FAQ's

Tankless Water Heaters/On-Demand Water Heaters

How much will a Rinnai cost compared to regular tank type water heater?

Our installation and materials costs for a traditional tank, natural gas water heater range from $750-$1200. Installation and materials costs for a Rinnai, natural gas water heater ranges from $2200-3200. A new Rinnai water heater will probably need a bigger gas line - which the primary reason the tankless cost more.

Why would I need a new, larger gas line?

Your new Rinnai needs a larger gas line because it has a large burner that heats water very rapidly as it flows through the system.

How big a unit do I need?

Units are rated by the gallons per minute of hot water at a given rise in water temperature. The most common rating is for a 35 degree rise and the range would be between 5 and 10 gallons/minute. Another way they are rated is by the number of "units" (showers, laundry, dishwasher) that can be operated at the same time without a drop in temperature. Most residential units we install will operate 2 or 3 showers at once. But, unlike a traditional tank, your Rinnai will never run out. For situations that require more hot water, units are easily put in tandem and linked together electronically.

What about hard water? Won't that clog them up?

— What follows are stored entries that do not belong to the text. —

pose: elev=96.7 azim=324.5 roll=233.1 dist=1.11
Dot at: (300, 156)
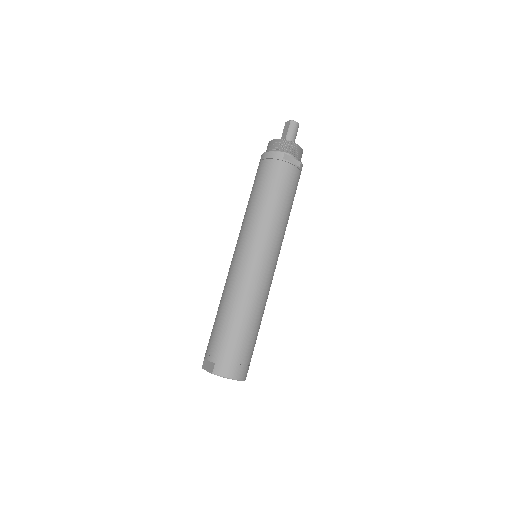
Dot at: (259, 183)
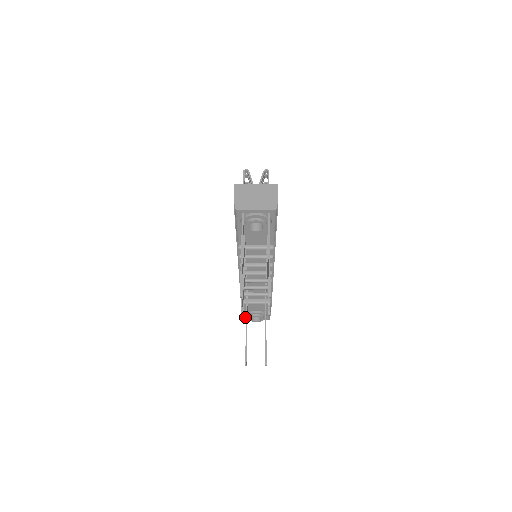
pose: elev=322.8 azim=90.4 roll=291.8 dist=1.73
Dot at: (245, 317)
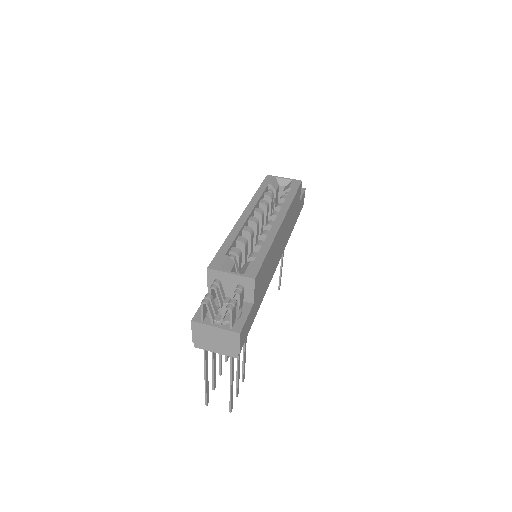
Dot at: occluded
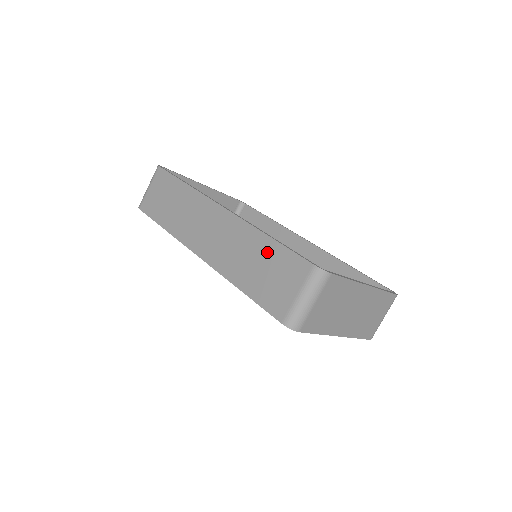
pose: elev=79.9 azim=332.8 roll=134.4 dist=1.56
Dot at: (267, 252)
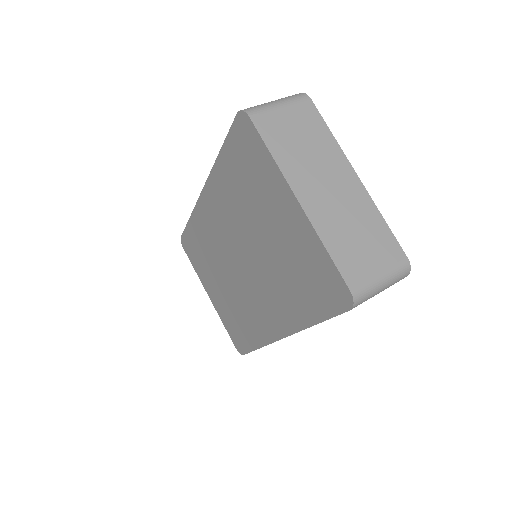
Dot at: occluded
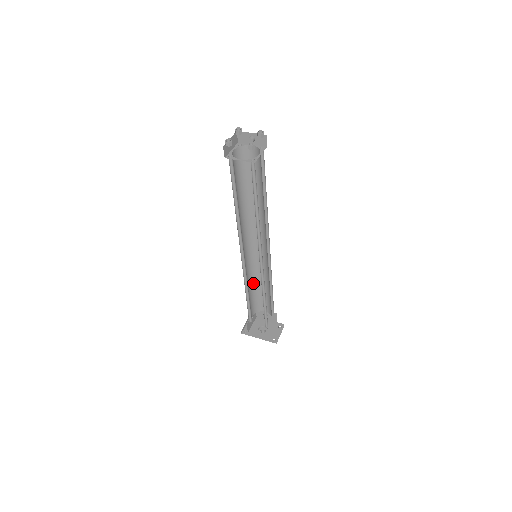
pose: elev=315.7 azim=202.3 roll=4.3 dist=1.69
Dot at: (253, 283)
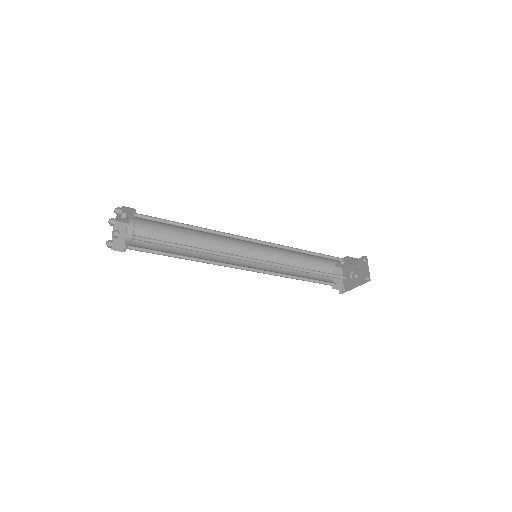
Dot at: (293, 262)
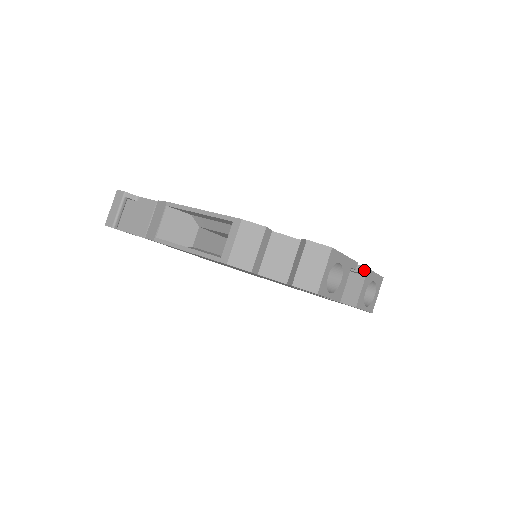
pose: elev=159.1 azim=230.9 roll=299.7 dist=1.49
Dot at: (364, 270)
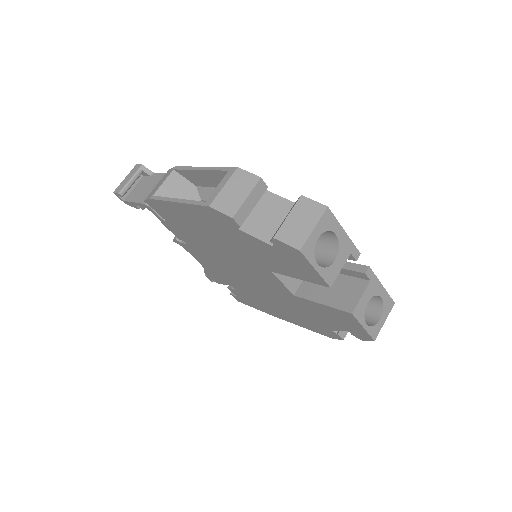
Dot at: (368, 271)
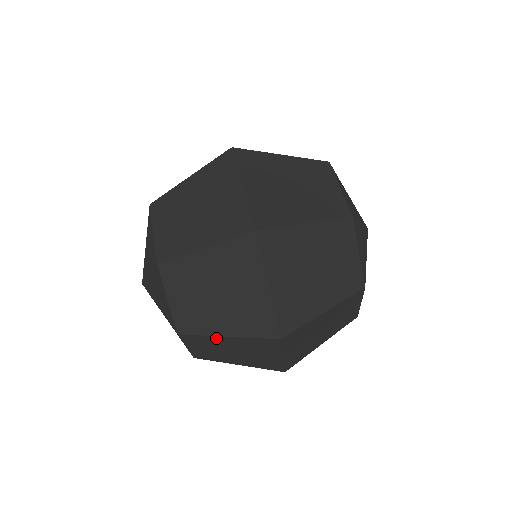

Sediment build-up that eventually makes your tank type water heater start popping like popcorn as trapped water boils up through the sediment, is not a problem in the tankless system because there is no tank. Water moves through the coils as it is heated. When all the taps are closed, the flame goes out (no pilot on most). Softened water will lengthen the life of any water appliance.

Will I get hot water to my upstairs shower quicker?

No. It is a common misconception that demand water heaters are "instant". If a new demand heater is in the same location as the old, hot water will not be delivered any quicker.

Can I use a circulation pump to keep hot water in the pipes?

Only with a "demand" circulation pump that is made for a tankless heater.

Can I use a tankless heater in conjunction with solar water heating?

Only if existing system is properly designed or can be modified.

OK, what else?

Glad you asked. One of the potential side benefits of demand heaters is that there are outdoor models that require no vent pipe at all. If your current water heater is in your garage, put the tankless outside and gain that space. Or if you currently have a heater in a hallway closet or laundry room, put a demand heater outside or in the attic. Now you have more storage space. They take up very little room.

How can I find out the cost for my situation?

Call us for a site visit and estimate. We usually do estimates on Saturday afternoons. Just call 530-758-0830.

What are the down sides, besides the expense?

If the power goes out, you have no hot water. Some companies, however, make battery backups, much like a UPS for a computer, that will power the electronics required, which take very little current.